Based on the large Swespine database, the MIC values in this study may be considered credible. However, it must be remembered that the MIC is anchored to a retrospective single-item transition question, requiring that each patient remembers his or her health state prior to their operation. Also demanded is an honest response about the degree of improvement or deterioration where the patient excludes factors such as disappointment, gratitude, insurance, sick leave or work-related issues.

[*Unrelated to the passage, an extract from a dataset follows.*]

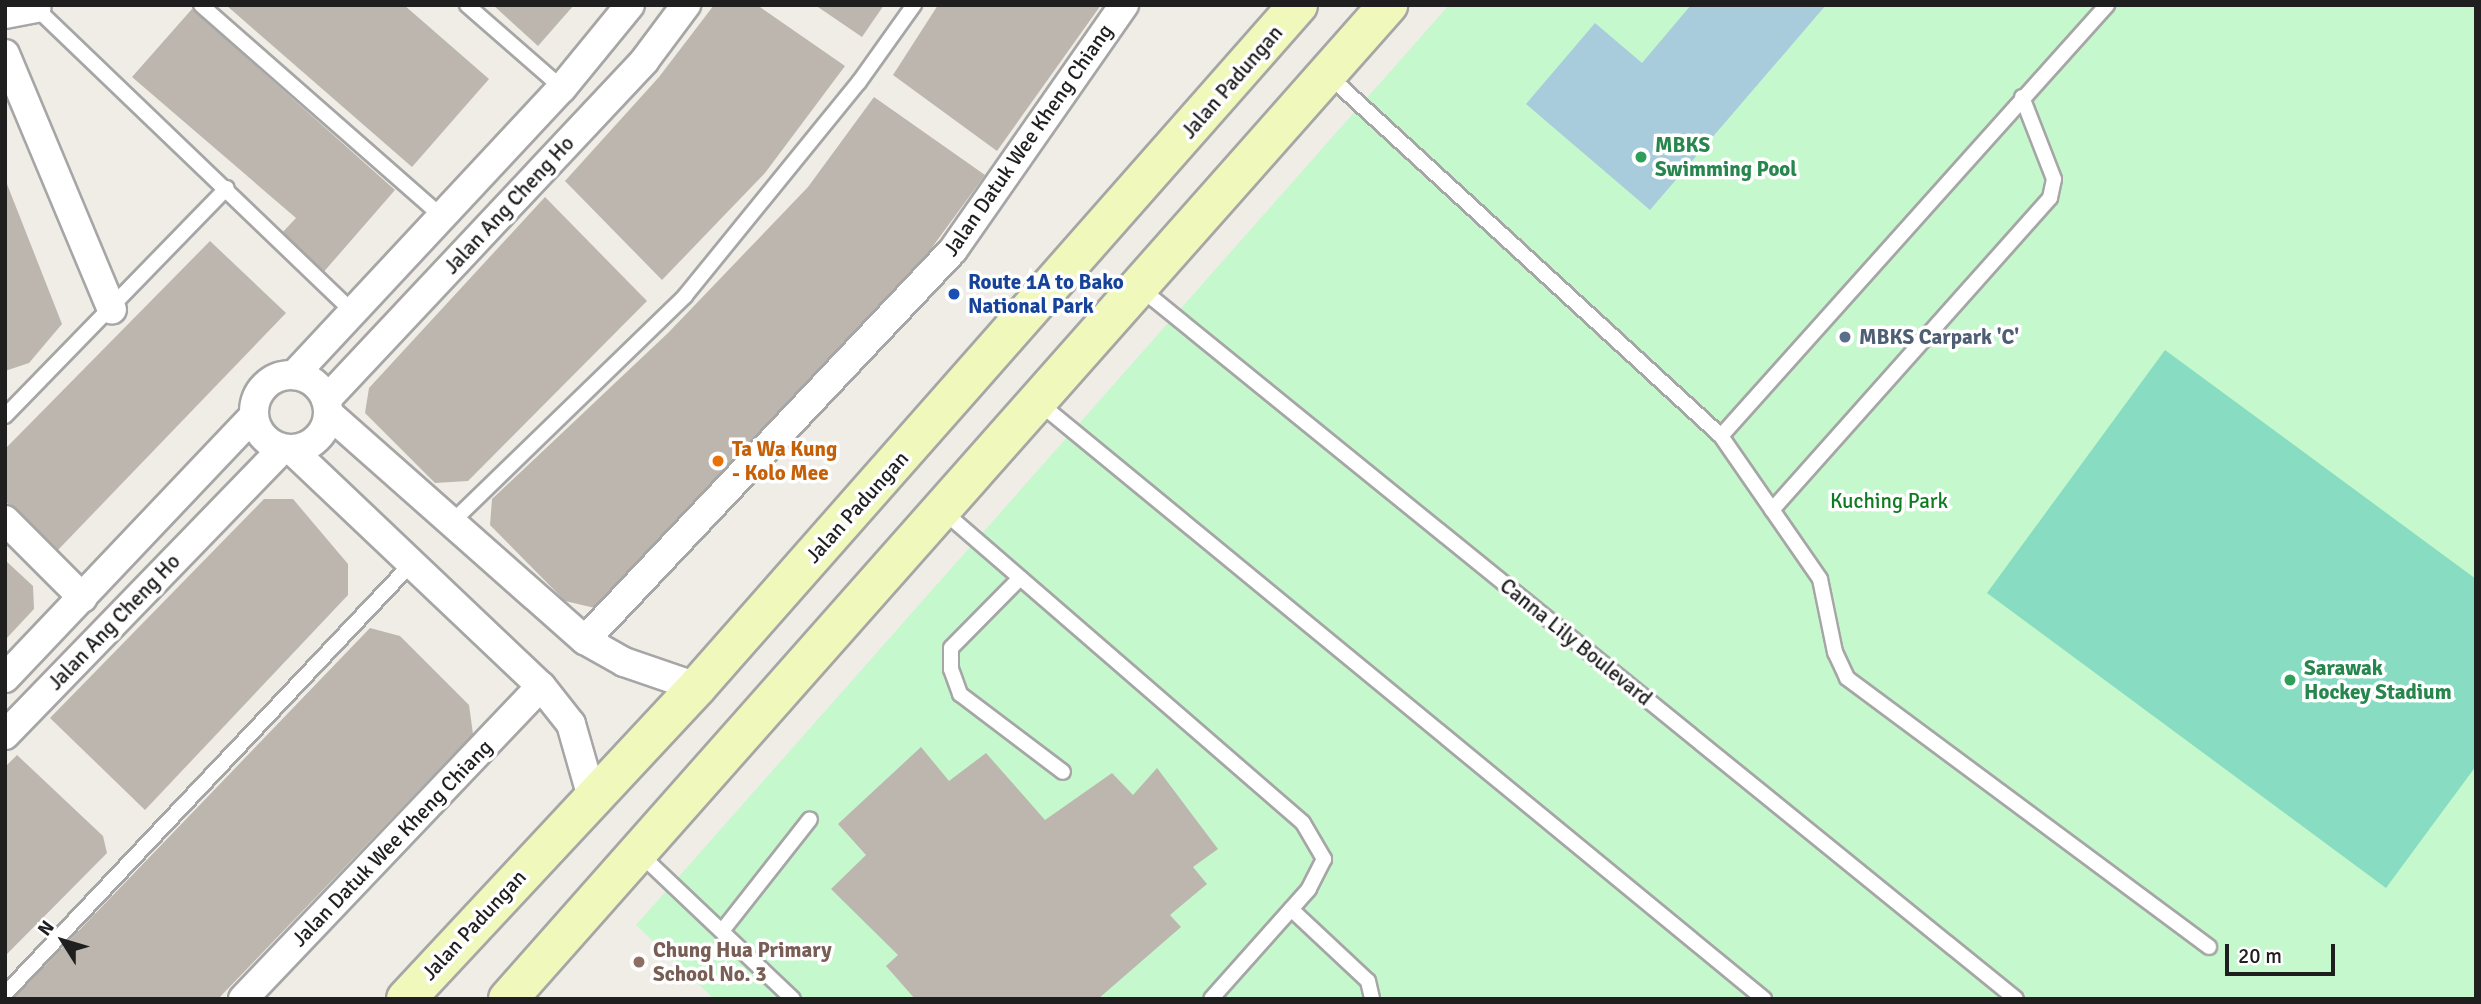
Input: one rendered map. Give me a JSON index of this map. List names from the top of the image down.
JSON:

The human nature probably makes sure that recall bias and response shift will always have an impact on the response to these types of questions.

The PPV of 0.88 for NRSLEG indicates the probability that patients with a change exceeding the MIC, also classified themselves as being importantly improved on the anchor. The NPV of 0.64 is the probability that patients with a change less than the MIC self-assessed a non-important improvement on the anchor.

The reliability of the retrospective single-item questions, interpreted by their weighted kappa values, was almost perfect (above 0.8) or substantial (0.75) according to Landis and Koch [25]. A high weighted kappa also indicates that misclassifications mainly occurred between adjacent response options.

Conclusion

A consequence of large measurement errors in PROMs, is the need of considerable change in outcome in order to distinguish a random error from true change.